Au moment des faits, l'homme habite depuis quelques mois un hôtel bon marché de Draveil. Il prend son service à 04h00 du matin et se couche tôt, vers 19h00. Dans la chambre d'à côté vit un homme marginalisé souffrant de problèmes psychologiques, qui reçoit ce soir-là la visite de deux amis sans domicile fixe. Les trois hommes, âgés de 37, 40 et 41 ans sont fortement alcoolisés, parlent fort et réveillent leur voisin qui va leur demander vers minuit de faire moins de bruit. Il se rendort, mais est à nouveau réveillé. Vers 02h00 du matin, excédé, il se rend à nouveau dans la chambre voisine. 

Un homme "gentil", "travailleur"

Selon son récit aux enquêteurs, deux des hommes se montrent agressifs, et l'un d'entre eux laisse tomber un couteau, dont il se saisit.

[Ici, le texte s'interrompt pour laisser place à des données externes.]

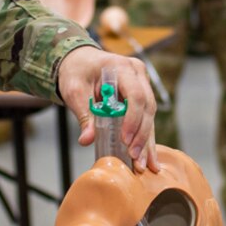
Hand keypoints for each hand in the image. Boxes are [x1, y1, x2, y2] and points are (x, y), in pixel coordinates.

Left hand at [57, 45, 156, 169]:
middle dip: (142, 135)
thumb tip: (86, 140)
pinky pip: (146, 118)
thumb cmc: (77, 72)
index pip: (135, 95)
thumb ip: (83, 115)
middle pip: (147, 107)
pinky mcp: (141, 95)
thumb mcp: (75, 92)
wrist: (79, 61)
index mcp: (121, 67)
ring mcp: (142, 83)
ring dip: (147, 141)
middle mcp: (137, 73)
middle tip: (135, 158)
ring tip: (145, 164)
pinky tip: (149, 158)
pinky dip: (145, 138)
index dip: (133, 119)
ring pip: (150, 115)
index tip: (125, 140)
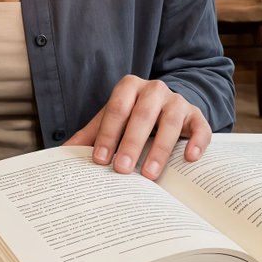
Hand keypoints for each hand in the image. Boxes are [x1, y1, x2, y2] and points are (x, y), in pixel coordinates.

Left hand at [66, 74, 211, 179]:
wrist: (166, 105)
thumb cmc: (133, 116)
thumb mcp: (111, 120)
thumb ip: (89, 135)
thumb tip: (61, 155)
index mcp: (129, 86)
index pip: (116, 109)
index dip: (107, 134)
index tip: (99, 159)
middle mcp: (155, 89)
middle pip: (143, 114)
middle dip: (131, 143)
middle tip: (121, 170)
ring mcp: (178, 101)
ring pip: (171, 121)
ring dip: (159, 149)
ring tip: (149, 174)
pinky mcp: (197, 115)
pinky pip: (200, 127)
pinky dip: (196, 142)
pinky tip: (189, 159)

Appelée au petit matin, la police découvrira dans la chambre les corps des trois hommes, l'un assis dos au mur sur un lit, le deuxième à terre gisant dans une mare de sang, et le troisième accroupi derrière la porte. Tous ont reçu une multitude de coups de couteau. 


Entre-temps, cet homme "gentil", "travailleur" et "serviable" d'après ses collègues, est arrivé à l'heure au travail, "jovial et détendu" dira son employeur. Des traces de sang sur la porte de sa chambre et le témoignage d'un client de l'hôtel, qui parle d'un homme "violent" qui ne supportait pas le bruit et avait déjà menacé son voisin, conduisent à une interpellation le jour même. L'homme reconnaît rapidement les faits et explique s'être senti en danger de mort. L'arme du crime, qu'il dit avoir jeté dans la Seine, n'a jamais été retrouvée. Dans la chambre de ce passionné de couteaux, on retrouve plusieurs dizaines de lames, dont une qui pourrait, selon les analyses, correspondre aux blessures infligées aux victimes. 


Ce "gros nounours", selon certains proches, ne souffrait pas de troubles psychologiques ni d'altération de son discernement, d'après des experts. Il risque la prison à perpétuité.